GARUT INTAN NEWS – Kunjungan istimewa Prof. Adrianus Meliala, Guru Besar Kriminologi Fakultas Ilmu Sosial dan Ilmu Politik Universitas Indonesia (FISIP UI) ke Lembaga Pemasyarakatan (Lapas) Kelas IIB Garut kembali menjadi sorotan positif. Ia juga dikenal luas sebagai pakar dalam studi penjara (penologi).
Kunjungan Prof. Adrianus ke Lapas Garut bukanlah yang pertama ke lembaga pemasyarakatan. Dalam kapasitas akademik dan kepakarannya, Prof. Adrianus rutin mengunjungi lapas-lapas di berbagai daerah sebagai bagian dari observasi dan penguatan keilmuan penologi. Kunjungan ini dilakukan dengan seizin dari pimpinan Direktorat Jenderal Pemasyarakatan.
Dalam sambutannya, Prof. Adrianus menyampaikan alasan khusus mengapa Lapas Garut menjadi salah satu tujuan kunjungannya kali ini.
“Saya mendengar banyak hal positif tentang Lapas Garut, khususnya soal inisiatif dan terobosannya. Maka saya ingin membuktikan sendiri, dan ternyata memang benar. Banyak hal yang saya temukan di sini tidak saya temui di lapas lain,” ungkap Prof. Adrianus.
Selama kunjungan, Kalapas Garut beserta jajaran mendampingi langsung dan menunjukkan berbagai program pembinaan kemandirian yang tengah berjalan. Tak hanya pelatihan kopi yang kini mulai populer di berbagai lapas, Lapas Garut juga mengembangkan:
Peternakan domba
Pembibitan lalat maggot
Budidaya ikan lele
Pemanfaatan lahan tidur untuk kegiatan produktif
Inovasi tersebut dinilai sebagai bentuk nyata keberhasilan membangun sinergi antara pihak lapas dengan mitra eksternal. Dalam pandangan Prof. Adrianus, pendekatan public-private partnership ini sangat penting, terutama di tengah keterbatasan anggaran negara.

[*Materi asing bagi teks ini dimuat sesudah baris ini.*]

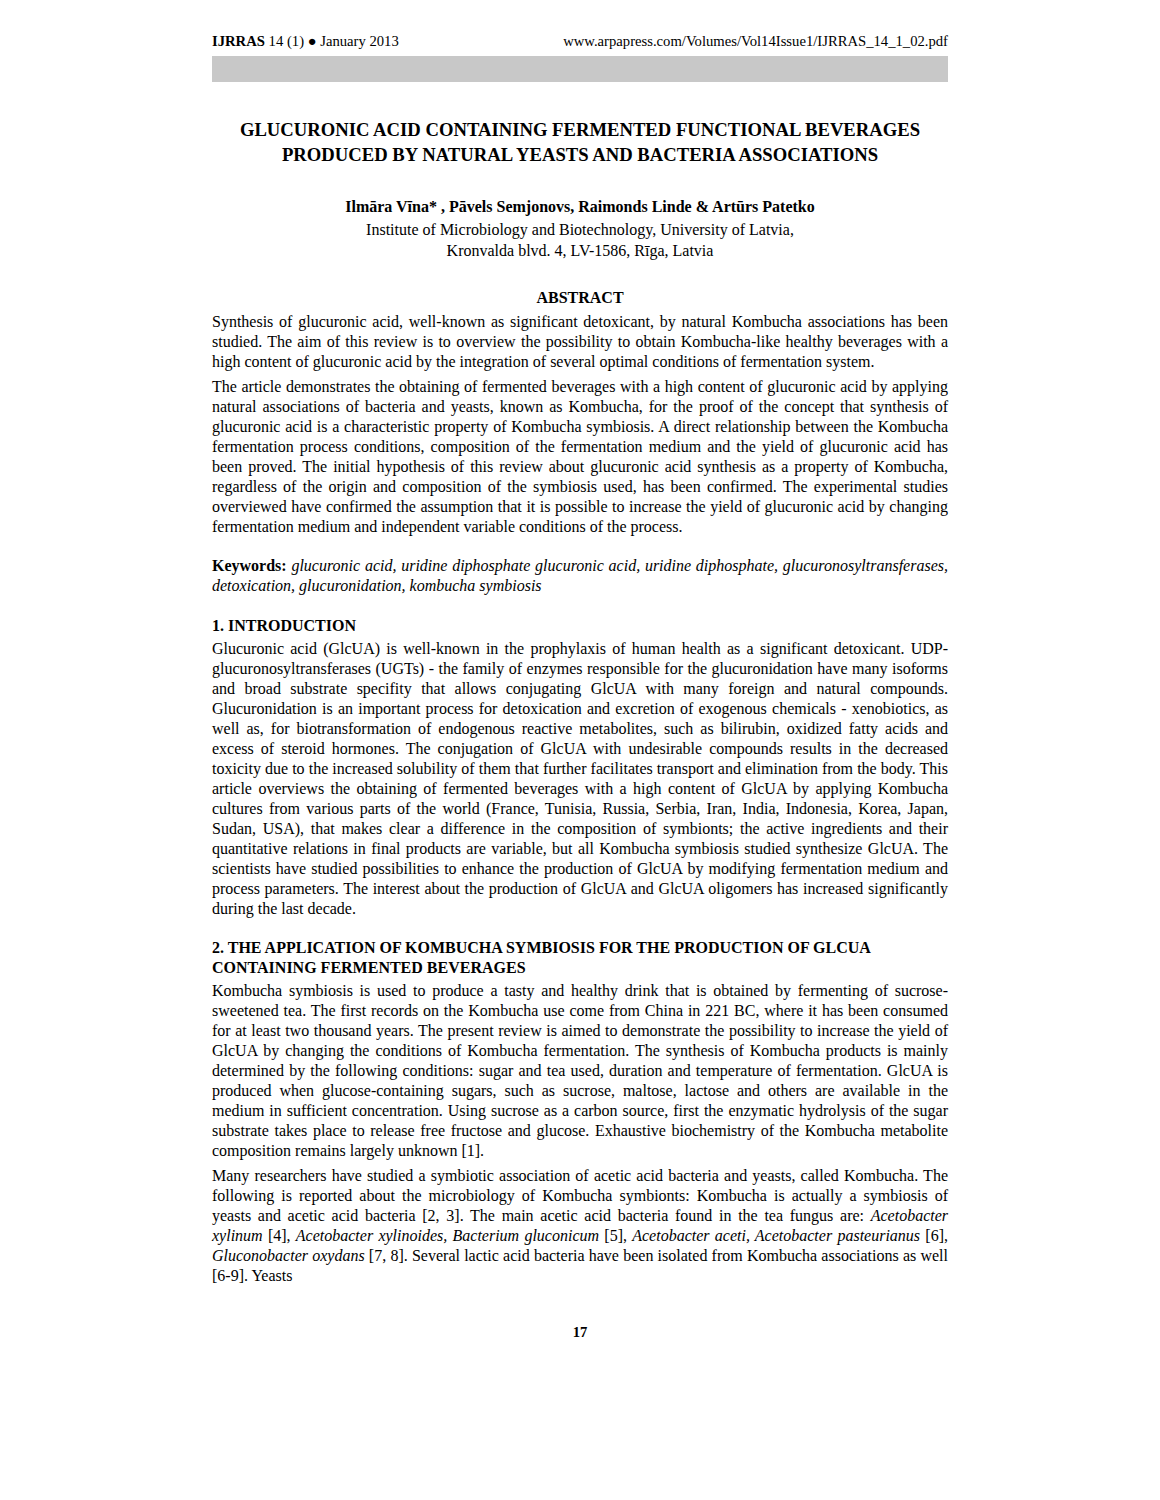IJRRAS 14 (1) ● January 2013 www.arpapress.com/Volumes/Vol14Issue1/IJRRAS_14_1_02.pdf
Glucuronic Acid Containing Fermented Functional Beverages Produced by Natural Yeasts and Bacteria Associations
Ilmāra Vīna* , Pāvels Semjonovs, Raimonds Linde & Artūrs Patetko
Institute of Microbiology and Biotechnology, University of Latvia,
Kronvalda blvd. 4, LV-1586, Rīga, Latvia
ABSTRACT
Synthesis of glucuronic acid, well-known as significant detoxicant, by natural Kombucha associations has been studied. The aim of this review is to overview the possibility to obtain Kombucha-like healthy beverages with a high content of glucuronic acid by the integration of several optimal conditions of fermentation system.
The article demonstrates the obtaining of fermented beverages with a high content of glucuronic acid by applying natural associations of bacteria and yeasts, known as Kombucha, for the proof of the concept that synthesis of glucuronic acid is a characteristic property of Kombucha symbiosis. A direct relationship between the Kombucha fermentation process conditions, composition of the fermentation medium and the yield of glucuronic acid has been proved. The initial hypothesis of this review about glucuronic acid synthesis as a property of Kombucha, regardless of the origin and composition of the symbiosis used, has been confirmed. The experimental studies overviewed have confirmed the assumption that it is possible to increase the yield of glucuronic acid by changing fermentation medium and independent variable conditions of the process.
Keywords: glucuronic acid, uridine diphosphate glucuronic acid, uridine diphosphate, glucuronosyltransferases, detoxication, glucuronidation, kombucha symbiosis
1. Introduction
Glucuronic acid (GlcUA) is well-known in the prophylaxis of human health as a significant detoxicant. UDP-glucuronosyltransferases (UGTs) - the family of enzymes responsible for the glucuronidation have many isoforms and broad substrate specifity that allows conjugating GlcUA with many foreign and natural compounds. Glucuronidation is an important process for detoxication and excretion of exogenous chemicals - xenobiotics, as well as, for biotransformation of endogenous reactive metabolites, such as bilirubin, oxidized fatty acids and excess of steroid hormones. The conjugation of GlcUA with undesirable compounds results in the decreased toxicity due to the increased solubility of them that further facilitates transport and elimination from the body. This article overviews the obtaining of fermented beverages with a high content of GlcUA by applying Kombucha cultures from various parts of the world (France, Tunisia, Russia, Serbia, Iran, India, Indonesia, Korea, Japan, Sudan, USA), that makes clear a difference in the composition of symbionts; the active ingredients and their quantitative relations in final products are variable, but all Kombucha symbiosis studied synthesize GlcUA. The scientists have studied possibilities to enhance the production of GlcUA by modifying fermentation medium and process parameters. The interest about the production of GlcUA and GlcUA oligomers has increased significantly during the last decade.
2. The Application of Kombucha Symbiosis for the Production of GlcUA Containing Fermented Beverages
Kombucha symbiosis is used to produce a tasty and healthy drink that is obtained by fermenting of sucrose-sweetened tea. The first records on the Kombucha use come from China in 221 BC, where it has been consumed for at least two thousand years. The present review is aimed to demonstrate the possibility to increase the yield of GlcUA by changing the conditions of Kombucha fermentation. The synthesis of Kombucha products is mainly determined by the following conditions: sugar and tea used, duration and temperature of fermentation. GlcUA is produced when glucose-containing sugars, such as sucrose, maltose, lactose and others are available in the medium in sufficient concentration. Using sucrose as a carbon source, first the enzymatic hydrolysis of the sugar substrate takes place to release free fructose and glucose. Exhaustive biochemistry of the Kombucha metabolite composition remains largely unknown [1].
Many researchers have studied a symbiotic association of acetic acid bacteria and yeasts, called Kombucha. The following is reported about the microbiology of Kombucha symbionts: Kombucha is actually a symbiosis of yeasts and acetic acid bacteria [2, 3]. The main acetic acid bacteria found in the tea fungus are: Acetobacter xylinum [4], Acetobacter xylinoides, Bacterium gluconicum [5], Acetobacter aceti, Acetobacter pasteurianus [6], Gluconobacter oxydans [7, 8]. Several lactic acid bacteria have been isolated from Kombucha associations as well [6-9]. Yeasts
17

Ia juga mengapresiasi keberadaan koperasi yang berfungsi sebagai entitas bisnis untuk menjembatani kerjasama dengan pihak luar.
“Langkah cerdas membentuk koperasi sebagai mitra kegiatan produktif adalah solusi tepat. Ini memberi ruang legal dan aman bagi Lapas untuk tetap menjalankan fungsi pembinaan tanpa tergelincir dari aturan,” ujarnya.
Namun, Prof. Adrianus juga menyoroti tantangan besar yang dihadapi sistem pemasyarakatan secara umum, yakni masalah keberlanjutan program. Ia menilai, banyak inisiatif bagus yang gagal dilanjutkan karena mutasi pejabat, minimnya sistem penghargaan, serta kurangnya perhatian dari pimpinan pusat.
“Jangan sampai ketika Kalapas berganti, program-program unggulan ini juga hilang. Hal seperti ini yang justru bisa mengecewakan publik, warga binaan, hingga para mitra yang sudah terlibat,” tegasnya.
Sebagai penutup, Prof. Adrianus berharap praktik baik dari Lapas Garut dapat dijadikan model oleh Kementerian Hukum dan HAM untuk diperluas ke berbagai UPT pemasyarakatan di seluruh Indonesia.
“Saya berharap apa yang dilakukan di Garut ini bisa menjadi teladan nasional. Kita butuh lebih banyak Lapas seperti ini untuk mewujudkan pemasyarakatan yang produktif, manusiawi, dan bermartabat,” pungkasnya.